The bedrooms were so small that the beds had to be cut to fit into the space. We hung most of our clothes in the enclosed back porch. Indeed, one of them was made smaller by the inclusion of the bathroom. I didn’t have a room at all until my oldest brother joined the Navy. Until then, I slept wherever we could set up a daybed.
In the fifties, my uncles decided to remodel the house. We got new windows, removing the large ones that needed ropes and weights to operate. Fixing these big windows was a real chore, but my mother and I managed to keep them in repair. New siding and some paint, and we had a nicer looking home. We knocked out walls and opened a large archway between the Living Room and Dining Room. This allowed for better flow of heat. There was never any air conditioning. If it was hot, it was hot.
We always had a gas range to cook on, but in its early days, there were wood stoves in the kitchens.
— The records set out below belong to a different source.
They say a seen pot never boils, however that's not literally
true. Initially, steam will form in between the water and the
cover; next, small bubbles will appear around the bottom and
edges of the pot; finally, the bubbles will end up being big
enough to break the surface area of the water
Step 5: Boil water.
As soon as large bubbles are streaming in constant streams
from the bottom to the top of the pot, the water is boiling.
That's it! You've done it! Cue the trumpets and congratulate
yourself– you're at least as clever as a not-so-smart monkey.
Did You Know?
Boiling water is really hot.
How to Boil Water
My uncle built a shower in the basement, and heated water in a woodstove. When I used the shower down there, I could hear the subway running right under the house. I hated using this shower, because the basement was dark and very cold, but it was better than nothing.
In back of the house was a yard where we grew vegetables (a wartime Victory Garden) and lilacs. This is where I used to lay on my back and watch the seeds from the Cottonwood trees in the PRCUA garden. It was a beautiful sight. At the very back of the lot was a barn where my grandfather kept his two horses. Dolly and Billy were Dappled Greys that he used to pull the carriage for the widow in the funeral cortege. He always joined the wake after the burial, and horses would bring him home, after he drank too much, from St. Adalbert’s Cemetery straight down Milwaukee Avenue. Sometimes people would come to him to sit in the manure in the barn to help their arthritis… I can think of better cures.
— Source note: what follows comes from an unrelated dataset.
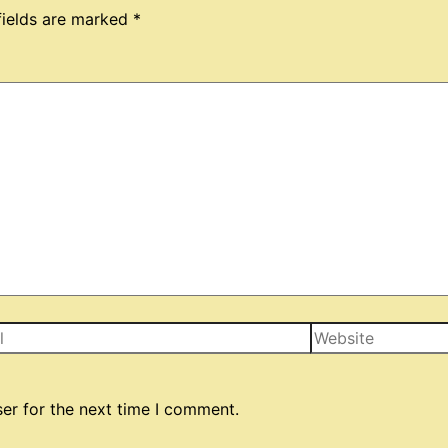
fields are marked
*
Website
er for the next time I comment.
There was an alley that ran the length of the block. Peddlers would drive horse drawn carts with fruits and vegetables to sell. I can still hear the call of the peddler who yelled out “Water Meelone”. Shopping was an interesting event, one that meant a great deal of walking and carrying. Each shop was separate. You went to the green grocer on Noble for vegetables and fruit. You walked to a butcher shop for meat. Ours was on Division and Paulina Streets. There were many Polish Wedlins. We walked all the way to Damen Avenue for certain items. Wieboldt’s on Milwaukee Avenue was our department store, and sometimes Goldblatt’s on Chicago Avenue. My mother and I would carry two shopping bags apiece. Luckily we had a refrigerator, but no freezer so we bought only what we needed for a week. Winter was slippery and cold, summer was hot and humid. I think we are in better health for all this exercise. We rarely took the streetcar because money was always in short supply. These shopping events took the whole of Saturday.
I have heard that cockroaches are the only beings that can survive a nuclear attack, but they couldn’t live in our house due to my mother’s dynamic cleaning habits. Our neighbors were not so lucky. I recall seeing a roach swimming in a bowl of leftover cereal. During this period in history, however, Norway Rats ruled the neighborhood. They are the big kind that scare the daylights out of you. They thrived in the alleys where people threw out their refuse uncovered. My brother was a champion at catching them and keeping them from our property.
My mother is 99 now, and still on her own in Wisconsin (my brother lives next door). She remembers oil lamps, horse drawn carriages, nickel buckets of beer, fire trucks pulled by horses that sent sparks up from their hooves as they raced to fires on the cobblestones that paved Milwaukee avenue, and her mother sewing dresses for ladies at the beginning of the 20th century. She went to school for three years. She was bewildered by my attending college and still wonders why I didn’t just get a nice job in a bank. I was the first and only kid on the block to go to college then. I still remember the pride the other residents on the block showed me when I graduated.
When the house was demolished it was about 85 years old. It took a lot of memories with it.